Kemendikbud-Kemenag Longgarkan Beban Jam Mengajar Guru
JAKARTA - Keputusan untuk melonggarkan pembukaan sekolah di zona kuning menuai banyak penolakan, terutama dari organisasi guru. Menteri Pendidikan dan Kebudayaan (Mendikbud) Nadiem Makarim menegaskan bahwa dimulainya pembelajaran tatap muka di sekolah bergantung pada restu orang tua murid.
Sekolah di zona kuning dan hijau, kata Nadiem, tidak bisa memulai pembelajaran tatap muka tanpa persetujuan orang tua. Biasanya, suara orang tua tersebut disampaikan dan diputuskan melalui komite sekolah.
Bahkan, kalau sekolah tetap membuka kegiatan belajar secara tatap muka, orang tua masih bisa tidak mengizinkan anaknya berangkat ke sekolah.
”Kalau memang mereka belum nyaman, itu dibolehkan,” kata Nadiem dalam keterangan resmi kemarin (8/8).
Jika itu terjadi, anak-anak akan melanjutkan pembelajaran jarak jauh (PJJ) atau secara daring (online). Sekolah tetap wajib memfasilitasi siswa yang tidak ikut pembelajaran tatap muka.
Nadiem mengingatkan, ada prasyarat yang harus dipenuhi saat sekolah ingin membuka aktivitasnya lagi. Termasuk pemberlakuan protokol kesehatan yang sangat ketat. Misalnya, aturan ruang belajar yang hanya diperbolehkan maksimal 50 persen dari kapasitas.
Sementara itu, sekolah yang berada di zona oranye dan merah akan tetap melaksanakan PJJ. Kemendikbud telah menyiapkan kurikulum darurat untuk semua jenjang. Kurikulum tersebut merupakan penyederhanaan kompetensi dasar yang mengacu pada kurikulum 13. Fokusnya pada kompetensi yang esensial dan yang dirasa nyata untuk kelanjutan pembelajaran di tingkat selanjutnya. Dengan begitu, siswa tidak akan terbebani lagi untuk menuntaskan capaian kurikulum.
Untuk mendukung kebijakan itu, Kemendikbud juga merelaksasi kinerja guru. Guru tidak diharuskan memenuhi beban kerja 24 jam tatap muka dalam sepekan. Dengan kebijakan tersebut, guru diharapkan dapat fokus untuk memberikan pelajaran interaktif kepada siswa tanpa perlu mengejar pemenuhan jam. Hal itu tercantum dalam Keputusan Mendikbud 719/P/2020 tentang Pedoman Pelaksanaan Kurikulum Satuan Pendidikan dalam Kondisi Khusus.

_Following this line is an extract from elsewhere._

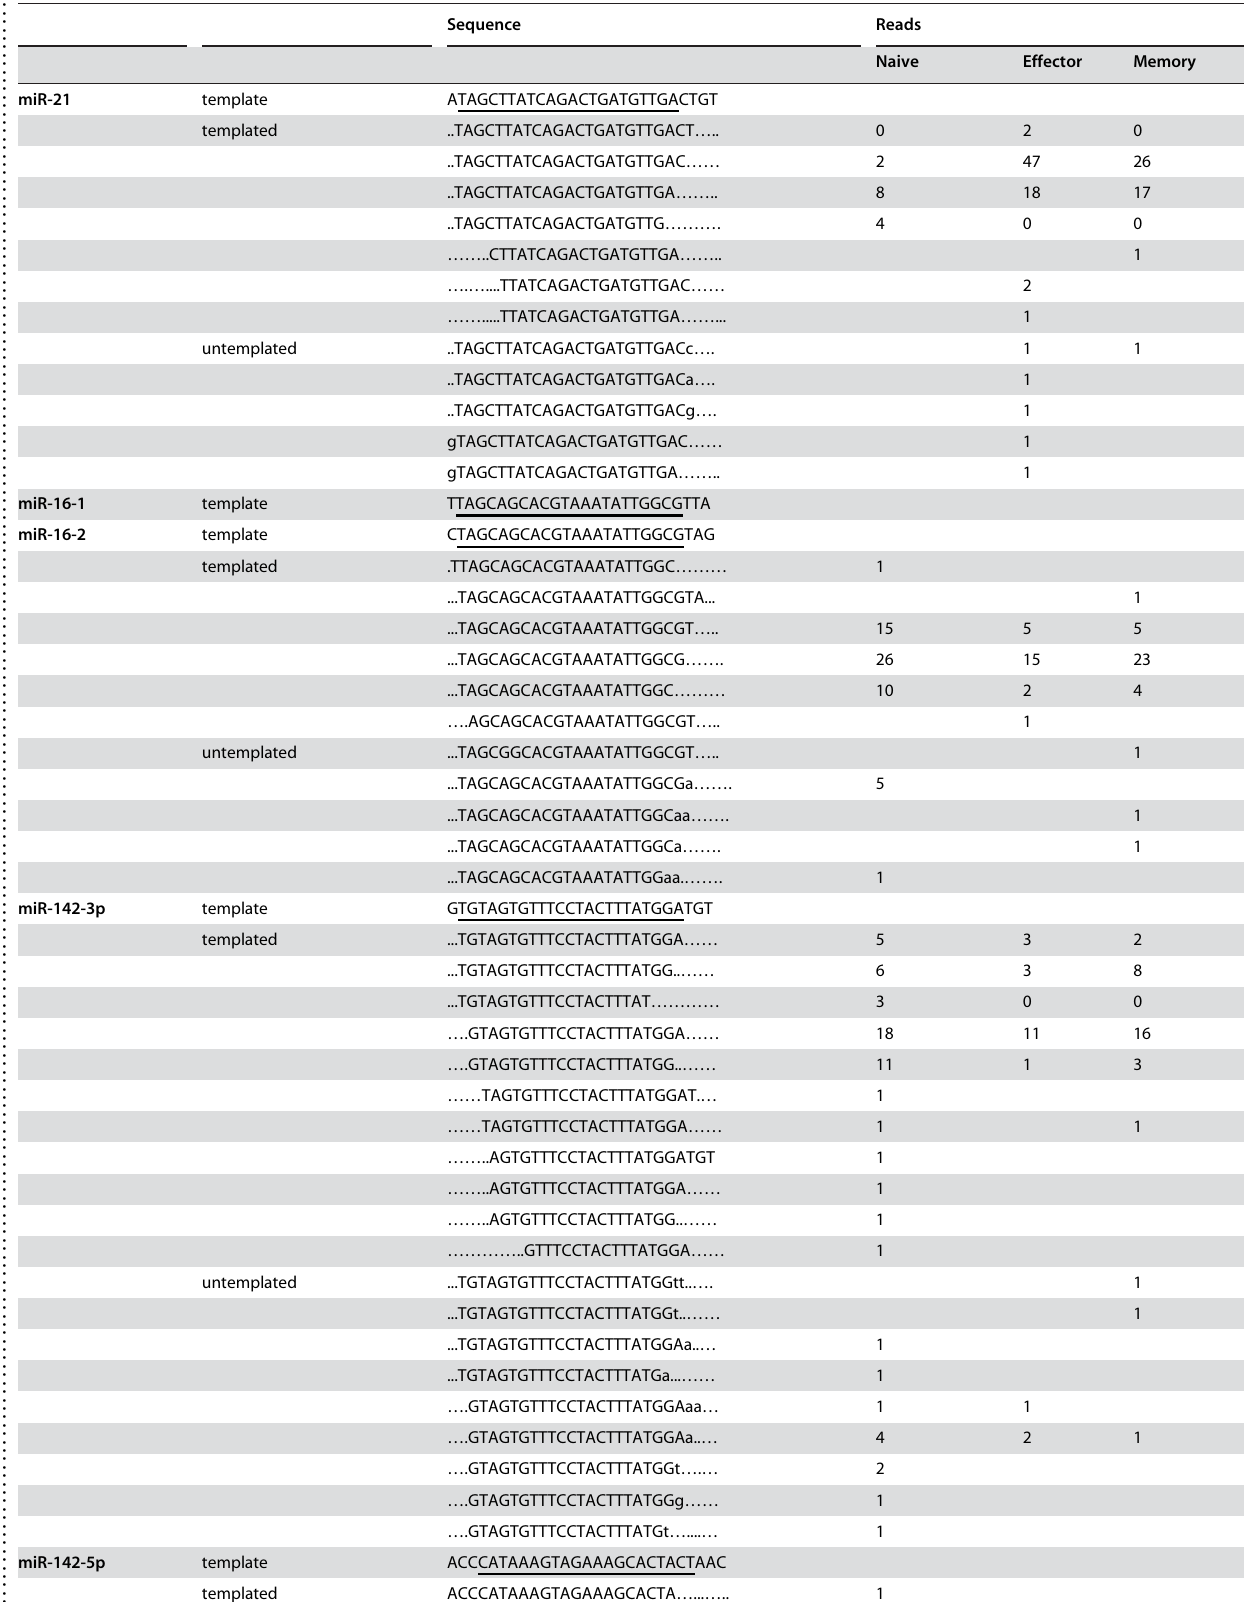
Table 1. Examples of miRNA end variations in the T cell subsets. .. ... .... ... ... .... ... ... .... ... ... .... ... ... .... ... ... .... ... ... .... ... ... .... ... ... .... ... ... .... ... ... .... ... ... .... ... ... .... ... ... .... ... ...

Kendati demikian, guru nanti tetap wajib melakukan asesmen. Guru wajib tahu level anak didiknya dan seberapa jauh ketertinggalan dalam pencapaian pembelajaran. Paket asesmen itu pun telah disiapkan Kemendikbud untuk mempermudah pemetaan. ”Guru bisa melakukan segmentasi sehingga bisa memberikan bantuan khusus,” ungkap mantan bos Gojek tersebut.
Kurikulum itu, lanjut dia, bakal berjalan satu tahun ajaran. Kemendikbud bakal melakukan monitoring dan evaluasi untuk mengetahui adakah poin yang harus disempurnakan.
Secara terpisah, Direktur Kurikulum, Sarana, Kelembagaan, dan Kesiswaan Madrasah Kementerian Agama Ahmad Umar mengatakan, Kemenag satu suara dengan Kemendikbud terkait kebijakan pelonggaran pembelajaran tatap muka di sekolah di tengah pandemi Covid-19. Kemenag mengikuti regulasi yang dibuat Kemendikbud. Umar mengatakan, pada intinya, madrasah maupun sekolah yang akan membuka pembelajaran tatap muka harus mempertimbangkan aspek kehati-hatian. Tidak boleh sembrono. ’’Gunakan kaidah bahwa sembrono itu adalah awal malapetaka,’’ katanya.
Kemudian, ketaatan terhadap protokol kesehatan pencegahan penularan Covid-19 merupakan hal yang penting. Madrasah jangan sampai mengambil kesempatan sesaat tanpa mempertimbangkan masa depan anak didik.
Dia mengatakan, ada empat poin yang harus jadi pertimbangan sebelum membuka kelas tatap muka. Yaitu, memastikan lingkungan, guru, dan siswa sehat. Kemudian, memastikan protokol kesehatan diterapkan dengan benar. ’’Siswa atau guru yang sakit jangan ke sekolah dulu,’’ kata dia.
Kemudian, menurut Umar, untuk membuka pembelajaran tatap muka, harus ada pernyataan kesediaan dari orang tua siswa. Yang terakhir, orang tua siswa diminta meluangkan waktu untuk mengantar anaknya ke sekolah. Sebab, siswa diminta menghindari dulu penggunaan kendaraan umum.